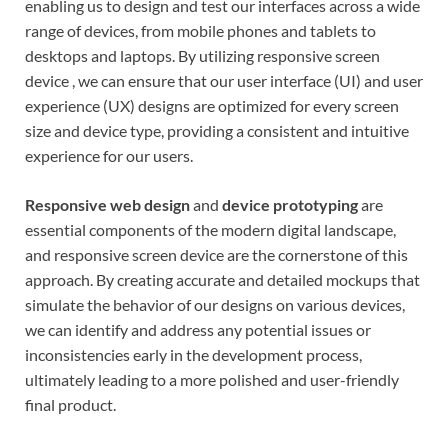
enabling us to design and test our interfaces across a wide
range of devices, from mobile phones and tablets to
desktops and laptops. By utilizing responsive screen
device , we can ensure that our user interface (UI) and user
experience (UX) designs are optimized for every screen
size and device type, providing a consistent and intuitive
experience for our users.
Responsive web design
and
device prototyping
are
essential components of the modern digital landscape,
and responsive screen device are the cornerstone of this
approach. By creating accurate and detailed mockups that
simulate the behavior of our designs on various devices,
we can identify and address any potential issues or
inconsistencies early in the development process,
ultimately leading to a more polished and user-friendly
final product.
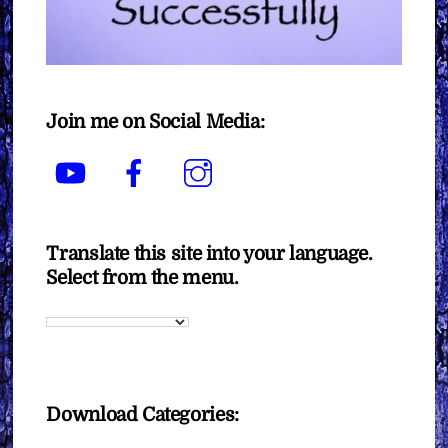
Join me on Social Media:
YouTube
Facebook
Instagram
Translate this site into your language.
Select from the menu.
Download Categories:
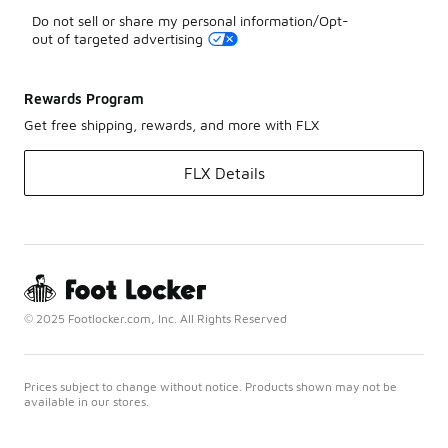
Do not sell or share my personal information/Opt-
out of targeted advertising
Rewards Program
Get free shipping, rewards, and more with FLX
FLX Details
© 2025 Footlocker.com, Inc. All Rights Reserved
Prices subject to change without notice. Products shown may not be
available in our stores.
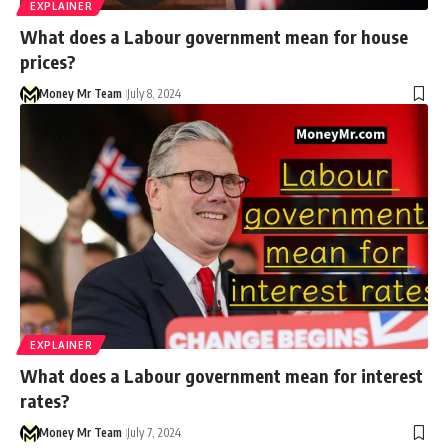
EXPLAINER
What does a Labour government mean for house
prices?
Money Mr Team
July 8, 2024
EXPLAINER
What does a Labour government mean for interest
rates?
Money Mr Team
July 7, 2024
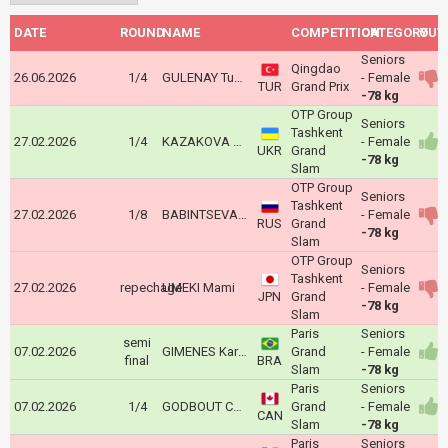
DATE
ROUND
NAME
COMPETITION
CATEGORY
OUT
Seniors
Qingdao
26.06.2026
1/4
GULENAY Tuana
- Female
TUR
Grand Prix
-78 kg
OTP Group
Seniors
Tashkent
27.02.2026
1/4
KAZAKOVA Anna
- Female
UKR
Grand
-78 kg
Slam
OTP Group
Seniors
Tashkent
27.02.2026
1/8
BABINTSEVA Aleksandra
- Female
RUS
Grand
-78 kg
Slam
OTP Group
Seniors
Tashkent
27.02.2026
repechage
UMEKI Mami
- Female
JPN
Grand
-78 kg
Slam
Paris
Seniors
semi
07.02.2026
GIMENES Karol Priscila
Grand
- Female
final
BRA
Slam
-78 kg
Paris
Seniors
07.02.2026
1/4
GODBOUT Coralie
Grand
- Female
CAN
Slam
-78 kg
Paris
Seniors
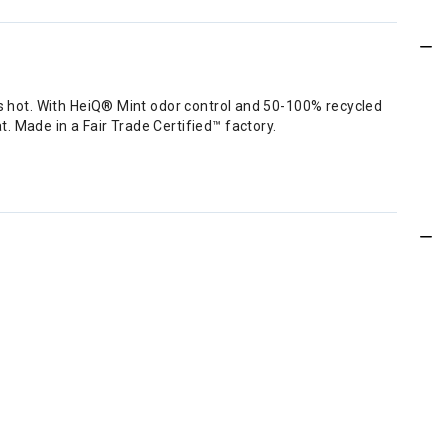
 is hot. With HeiQ® Mint odor control and 50-100% recycled
. Made in a Fair Trade Certified™ factory.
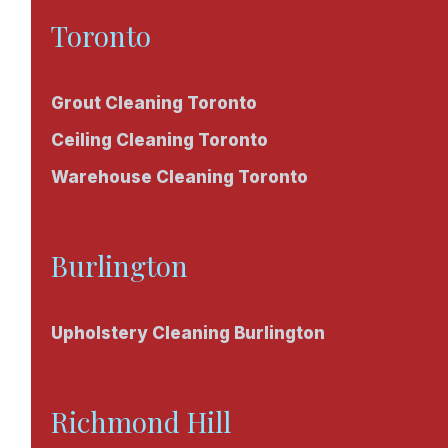
Toronto
Grout Cleaning Toronto
Ceiling Cleaning Toronto
Warehouse Cleaning Toronto
Burlington
Upholstery Cleaning Burlington
Richmond Hill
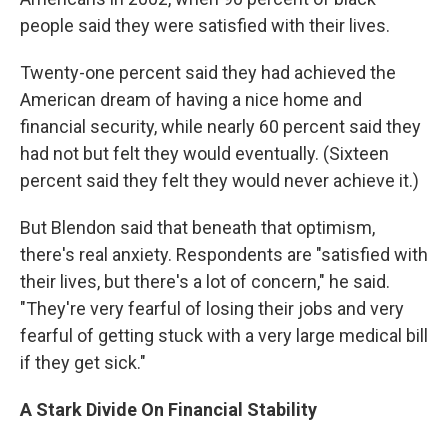
people said they were satisfied with their lives.
Twenty-one percent said they had achieved the
American dream of having a nice home and
financial security, while nearly 60 percent said they
had not but felt they would eventually. (Sixteen
percent said they felt they would never achieve it.)
But Blendon said that beneath that optimism,
there's real anxiety. Respondents are "satisfied with
their lives, but there's a lot of concern," he said.
"They're very fearful of losing their jobs and very
fearful of getting stuck with a very large medical bill
if they get sick."
A Stark Divide On Financial Stability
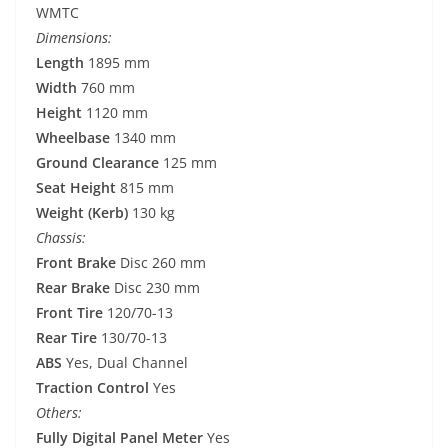
WMTC
Dimensions:
Length
1895 mm
Width
760 mm
Height
1120 mm
Wheelbase
1340 mm
Ground Clearance
125 mm
Seat Height
815 mm
Weight (Kerb)
130 kg
Chassis:
Front Brake
Disc 260 mm
Rear Brake
Disc 230 mm
Front Tire
120/70-13
Rear Tire
130/70-13
ABS
Yes, Dual Channel
Traction Control
Yes
Others:
Fully Digital Panel Meter
Yes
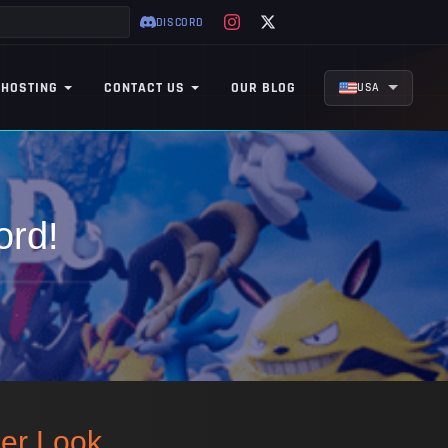
DISCORD
 HOSTING
CONTACT US
OUR BLOG
USA
ord!
per Look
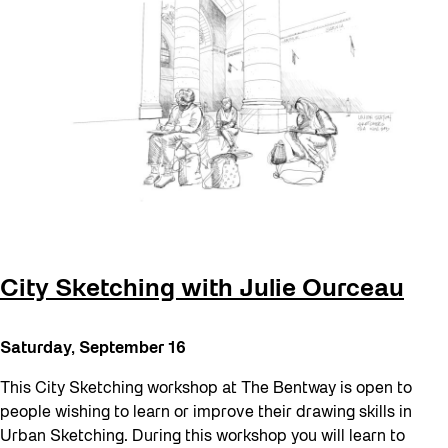
City Sketching with Julie Ourceau
Saturday, September 16
This City Sketching workshop at The Bentway is open to
people wishing to learn or improve their drawing skills in
Urban Sketching. During this workshop you will learn to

-------------------------

| What is needed |
Filter the records above down to the lines containing "their".

| Exercise result |
people said they were satisfied with their lives.
their lives, but there's a lot of concern," he said.
"They're very fearful of losing their jobs and very
people wishing to learn or improve their drawing skills in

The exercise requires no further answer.